Since the start of May, financials have outperformed every sector except IT. The largest banking sector exchange traded fund, whose assets had previously drained away to a three-year low, also perked up suddenly; only two other ETFs have attracted more money in the past week. Expectations of future rate increases continue to be the major driver of bank shares. Higher rates mean they will be able to expand the margin between where they borrow and where they lend money out to customers, finally helping them counter the relentless squeeze on profits from regulatory actions since the crisis.

Such has been the gloom around the sector, many large banks had been trading below their estimated book value, suggesting they might as well shut up shop. This week, however, JPMorgan Chase shares have moved back into positive territory for the first time since January’s recession scare. The biggest boost to bank stocks in recent days has come from the realisation that a June rate rise is still on the cards. That in turn has led more people to bet that the Fed might even match its official forecast of two rate hikes before the end of the year. The market is pricing in a 25 per cent probability of that happening, compared to less than 10 per cent just a fortnight ago.

The rising oil price has been another tailwind for the banking sector, just as declining oil prices contributed to the sell-off earlier in the year.
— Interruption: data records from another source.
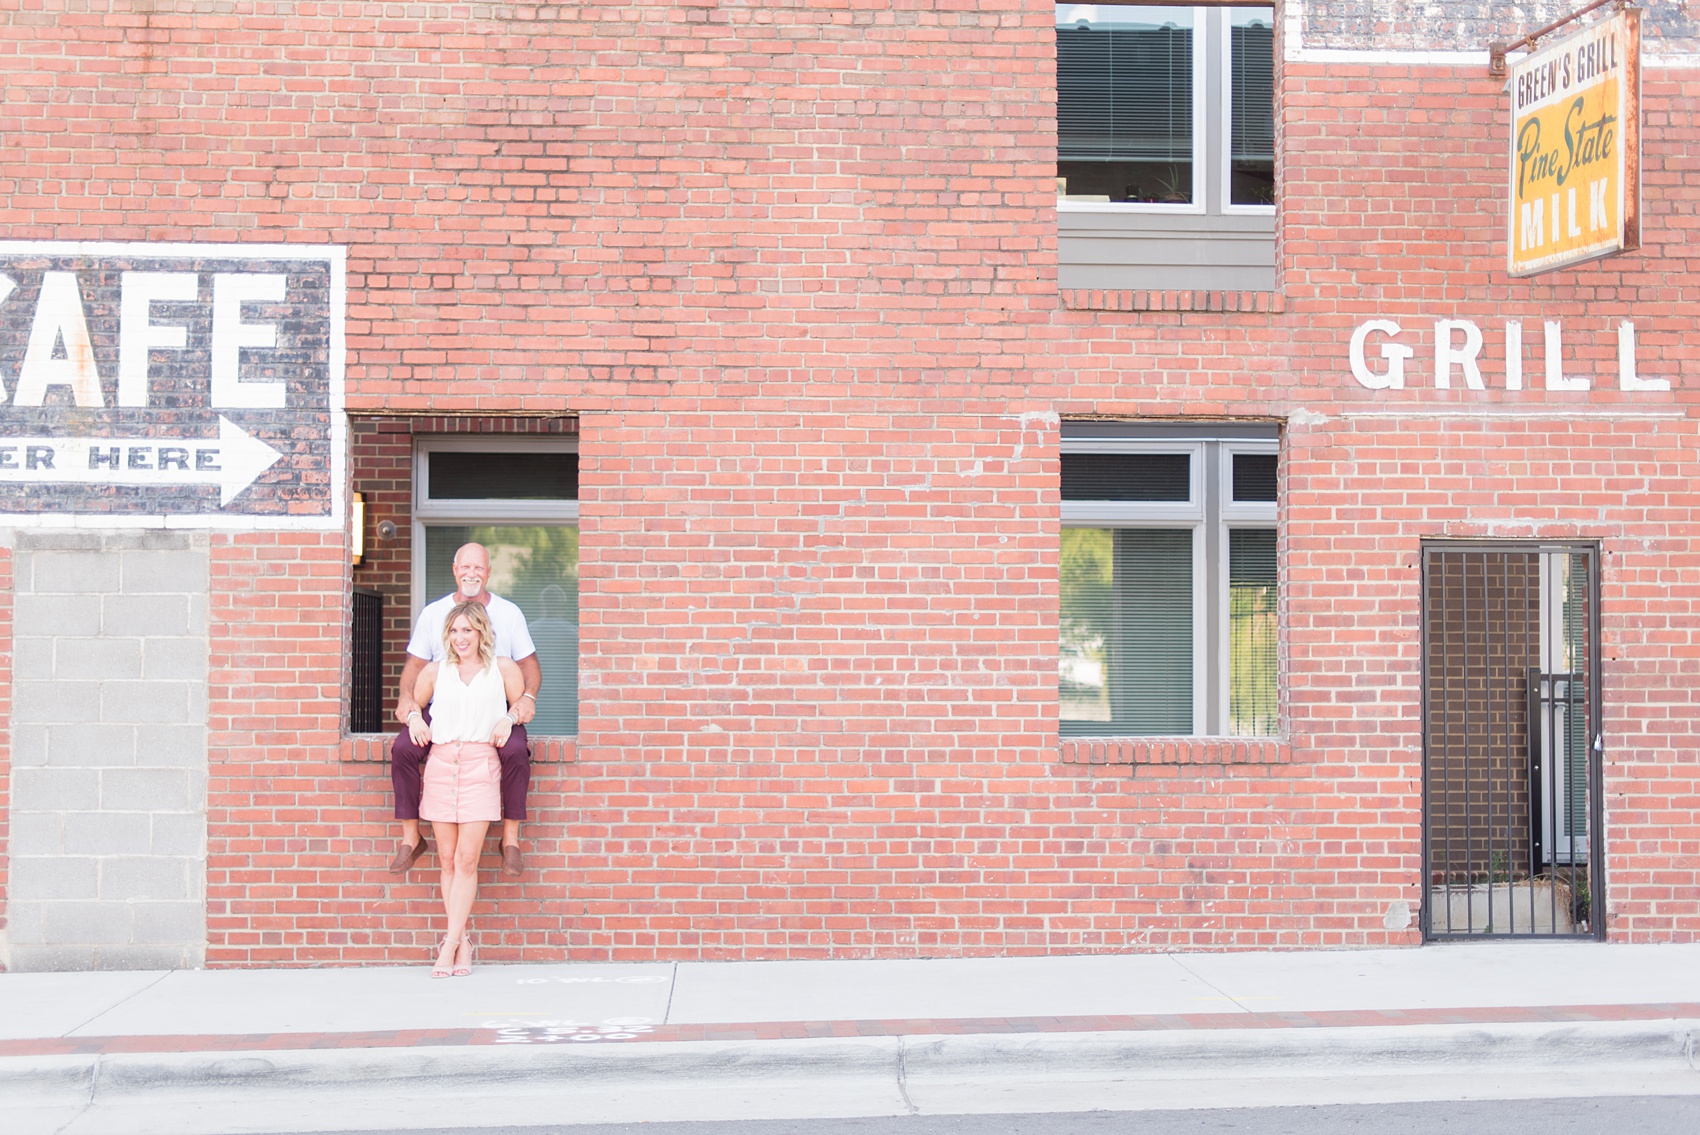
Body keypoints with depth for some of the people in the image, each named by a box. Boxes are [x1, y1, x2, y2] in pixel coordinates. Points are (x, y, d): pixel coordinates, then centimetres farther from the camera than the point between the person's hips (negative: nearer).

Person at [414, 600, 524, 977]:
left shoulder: (502, 669, 8)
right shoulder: (435, 672, 13)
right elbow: (412, 703, 26)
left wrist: (509, 718, -4)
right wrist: (414, 719, 5)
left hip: (481, 765, -2)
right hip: (441, 762, 3)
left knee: (466, 858, -8)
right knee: (447, 858, 2)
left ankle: (451, 942, -5)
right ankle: (462, 942, 9)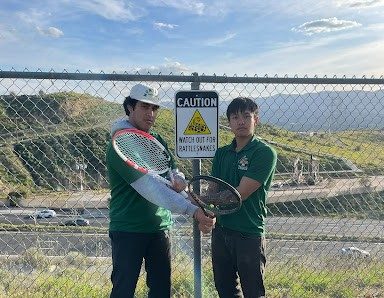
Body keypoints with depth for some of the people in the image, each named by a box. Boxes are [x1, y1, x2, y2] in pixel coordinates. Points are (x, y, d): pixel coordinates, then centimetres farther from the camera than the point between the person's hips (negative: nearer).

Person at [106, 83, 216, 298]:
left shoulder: (158, 140, 7)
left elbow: (175, 173, 12)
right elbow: (149, 186, -28)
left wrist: (178, 180, -14)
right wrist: (192, 210, -36)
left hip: (160, 228, 7)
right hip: (128, 231, -6)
Investors were worried that balance sheets might be stuffed with loans to lossmaking energy companies. But while a $50 per barrel oil price might assuage some of those concerns, there is always something to worry about. The rating agency S&P warned that rising commercial real estate lending could increase risk at many regional banks.

Undervalued financial stocks have finally caught a break, but this is not a sector with much excitement around it yet. It is not in danger of overheating — and you can take that to the bank.